**What the task requires:** Once you find the line containing "M899,480l197,-1" in the data below, copy it and each following line exactly, up to and including the line containing "<!-- minor -->", and nothing else.

**Input:**

>>>

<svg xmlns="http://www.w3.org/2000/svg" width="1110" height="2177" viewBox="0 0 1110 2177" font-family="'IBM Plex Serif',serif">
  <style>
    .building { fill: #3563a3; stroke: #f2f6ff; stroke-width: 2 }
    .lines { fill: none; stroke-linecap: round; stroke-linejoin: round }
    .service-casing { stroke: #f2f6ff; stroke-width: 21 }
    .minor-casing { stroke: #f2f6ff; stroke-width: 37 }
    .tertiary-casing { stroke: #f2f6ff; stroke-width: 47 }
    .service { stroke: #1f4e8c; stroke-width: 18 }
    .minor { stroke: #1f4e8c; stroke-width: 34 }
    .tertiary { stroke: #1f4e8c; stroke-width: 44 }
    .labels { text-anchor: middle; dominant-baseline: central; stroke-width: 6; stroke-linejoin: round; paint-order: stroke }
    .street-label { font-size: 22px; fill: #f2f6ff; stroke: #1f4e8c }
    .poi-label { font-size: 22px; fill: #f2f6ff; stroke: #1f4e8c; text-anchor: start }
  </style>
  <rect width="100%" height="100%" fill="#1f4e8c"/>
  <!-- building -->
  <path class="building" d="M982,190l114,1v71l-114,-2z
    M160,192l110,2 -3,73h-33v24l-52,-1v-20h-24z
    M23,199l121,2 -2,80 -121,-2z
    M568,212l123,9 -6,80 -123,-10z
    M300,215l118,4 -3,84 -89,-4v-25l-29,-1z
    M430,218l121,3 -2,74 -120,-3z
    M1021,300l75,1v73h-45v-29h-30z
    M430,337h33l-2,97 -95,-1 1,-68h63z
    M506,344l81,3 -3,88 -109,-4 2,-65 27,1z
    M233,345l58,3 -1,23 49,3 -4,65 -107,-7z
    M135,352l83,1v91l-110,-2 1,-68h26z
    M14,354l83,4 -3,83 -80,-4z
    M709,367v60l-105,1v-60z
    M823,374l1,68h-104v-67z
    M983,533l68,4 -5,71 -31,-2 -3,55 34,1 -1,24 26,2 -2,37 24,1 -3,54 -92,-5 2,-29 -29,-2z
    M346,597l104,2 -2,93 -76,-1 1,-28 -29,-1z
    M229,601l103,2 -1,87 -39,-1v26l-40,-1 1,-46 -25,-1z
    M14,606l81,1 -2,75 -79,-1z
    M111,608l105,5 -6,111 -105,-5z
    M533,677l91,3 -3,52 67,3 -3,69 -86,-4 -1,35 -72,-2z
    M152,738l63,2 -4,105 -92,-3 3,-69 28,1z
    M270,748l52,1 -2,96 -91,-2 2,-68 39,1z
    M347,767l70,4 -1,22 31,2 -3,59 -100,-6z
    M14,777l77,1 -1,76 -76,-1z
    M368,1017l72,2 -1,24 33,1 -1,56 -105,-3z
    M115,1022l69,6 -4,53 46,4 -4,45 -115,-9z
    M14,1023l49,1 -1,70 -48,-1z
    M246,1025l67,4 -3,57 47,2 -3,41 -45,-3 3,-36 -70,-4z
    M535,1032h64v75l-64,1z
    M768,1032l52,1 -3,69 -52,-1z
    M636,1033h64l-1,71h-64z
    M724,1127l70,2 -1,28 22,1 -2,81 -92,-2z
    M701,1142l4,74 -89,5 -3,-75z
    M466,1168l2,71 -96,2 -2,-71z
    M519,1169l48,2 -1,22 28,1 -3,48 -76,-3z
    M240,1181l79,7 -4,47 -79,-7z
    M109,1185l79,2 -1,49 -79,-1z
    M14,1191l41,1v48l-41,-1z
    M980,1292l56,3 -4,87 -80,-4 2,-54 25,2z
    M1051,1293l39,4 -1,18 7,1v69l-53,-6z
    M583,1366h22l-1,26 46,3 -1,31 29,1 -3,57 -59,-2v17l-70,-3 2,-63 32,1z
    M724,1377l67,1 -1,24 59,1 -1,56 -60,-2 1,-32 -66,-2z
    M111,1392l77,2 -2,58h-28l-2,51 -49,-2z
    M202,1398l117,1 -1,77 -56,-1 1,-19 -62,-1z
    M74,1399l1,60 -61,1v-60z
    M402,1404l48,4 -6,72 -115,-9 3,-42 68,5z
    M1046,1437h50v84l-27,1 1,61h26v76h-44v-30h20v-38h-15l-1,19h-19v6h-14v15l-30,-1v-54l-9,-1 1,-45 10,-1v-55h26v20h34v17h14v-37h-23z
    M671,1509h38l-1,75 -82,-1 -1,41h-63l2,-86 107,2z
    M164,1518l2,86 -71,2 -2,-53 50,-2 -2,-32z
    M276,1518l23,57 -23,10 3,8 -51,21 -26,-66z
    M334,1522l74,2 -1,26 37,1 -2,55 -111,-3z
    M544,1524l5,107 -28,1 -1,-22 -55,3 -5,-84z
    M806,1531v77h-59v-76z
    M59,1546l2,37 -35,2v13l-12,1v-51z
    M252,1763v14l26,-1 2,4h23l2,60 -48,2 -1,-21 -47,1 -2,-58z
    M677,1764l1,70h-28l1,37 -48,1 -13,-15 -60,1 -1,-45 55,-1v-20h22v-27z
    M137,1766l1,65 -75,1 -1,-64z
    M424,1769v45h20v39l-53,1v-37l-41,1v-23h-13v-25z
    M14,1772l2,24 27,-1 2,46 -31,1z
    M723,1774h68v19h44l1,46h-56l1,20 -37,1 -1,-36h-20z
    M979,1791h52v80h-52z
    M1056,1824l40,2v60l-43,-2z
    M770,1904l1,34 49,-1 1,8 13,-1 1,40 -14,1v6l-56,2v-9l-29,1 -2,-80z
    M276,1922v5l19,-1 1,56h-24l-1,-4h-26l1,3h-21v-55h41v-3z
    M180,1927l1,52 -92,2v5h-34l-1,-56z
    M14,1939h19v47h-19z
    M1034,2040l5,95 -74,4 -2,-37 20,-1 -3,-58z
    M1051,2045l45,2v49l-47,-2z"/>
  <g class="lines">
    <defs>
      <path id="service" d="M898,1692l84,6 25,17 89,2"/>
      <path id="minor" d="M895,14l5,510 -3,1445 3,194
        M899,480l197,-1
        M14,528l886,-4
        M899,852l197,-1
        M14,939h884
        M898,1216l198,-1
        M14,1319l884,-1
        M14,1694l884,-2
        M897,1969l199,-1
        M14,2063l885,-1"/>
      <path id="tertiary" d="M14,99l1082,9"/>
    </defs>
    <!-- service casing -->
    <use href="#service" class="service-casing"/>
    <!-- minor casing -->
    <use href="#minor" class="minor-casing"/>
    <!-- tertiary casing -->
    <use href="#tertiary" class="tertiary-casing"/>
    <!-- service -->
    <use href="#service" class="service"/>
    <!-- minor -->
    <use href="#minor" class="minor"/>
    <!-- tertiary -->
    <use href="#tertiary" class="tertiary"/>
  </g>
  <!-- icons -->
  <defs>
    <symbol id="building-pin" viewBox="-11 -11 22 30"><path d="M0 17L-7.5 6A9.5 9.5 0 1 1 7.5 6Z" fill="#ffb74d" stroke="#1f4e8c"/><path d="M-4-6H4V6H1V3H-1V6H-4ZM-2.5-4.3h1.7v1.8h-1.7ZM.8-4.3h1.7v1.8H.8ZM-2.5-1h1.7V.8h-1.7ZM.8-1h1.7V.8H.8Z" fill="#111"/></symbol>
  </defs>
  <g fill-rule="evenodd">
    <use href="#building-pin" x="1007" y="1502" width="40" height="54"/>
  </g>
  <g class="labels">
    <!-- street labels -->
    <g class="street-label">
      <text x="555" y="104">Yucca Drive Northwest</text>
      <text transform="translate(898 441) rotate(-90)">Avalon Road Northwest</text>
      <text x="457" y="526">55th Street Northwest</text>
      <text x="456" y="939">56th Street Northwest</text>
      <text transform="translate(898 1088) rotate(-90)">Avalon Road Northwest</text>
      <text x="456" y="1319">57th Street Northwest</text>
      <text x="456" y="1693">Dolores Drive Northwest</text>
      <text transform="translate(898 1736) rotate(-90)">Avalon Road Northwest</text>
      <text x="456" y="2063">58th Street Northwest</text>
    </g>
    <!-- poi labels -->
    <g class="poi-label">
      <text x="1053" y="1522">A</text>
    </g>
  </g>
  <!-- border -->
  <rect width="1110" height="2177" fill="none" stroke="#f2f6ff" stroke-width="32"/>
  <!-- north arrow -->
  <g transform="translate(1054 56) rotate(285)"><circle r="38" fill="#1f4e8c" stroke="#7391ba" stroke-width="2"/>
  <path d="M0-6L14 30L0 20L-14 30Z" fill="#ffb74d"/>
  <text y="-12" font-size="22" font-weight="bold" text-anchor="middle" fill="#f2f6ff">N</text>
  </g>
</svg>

<<<

**Problem solution:**
        M899,480l197,-1
        M14,528l886,-4
        M899,852l197,-1
        M14,939h884
        M898,1216l198,-1
        M14,1319l884,-1
        M14,1694l884,-2
        M897,1969l199,-1
        M14,2063l885,-1"/>
      <path id="tertiary" d="M14,99l1082,9"/>
    </defs>
    <!-- service casing -->
    <use href="#service" class="service-casing"/>
    <!-- minor casing -->
    <use href="#minor" class="minor-casing"/>
    <!-- tertiary casing -->
    <use href="#tertiary" class="tertiary-casing"/>
    <!-- service -->
    <use href="#service" class="service"/>
    <!-- minor -->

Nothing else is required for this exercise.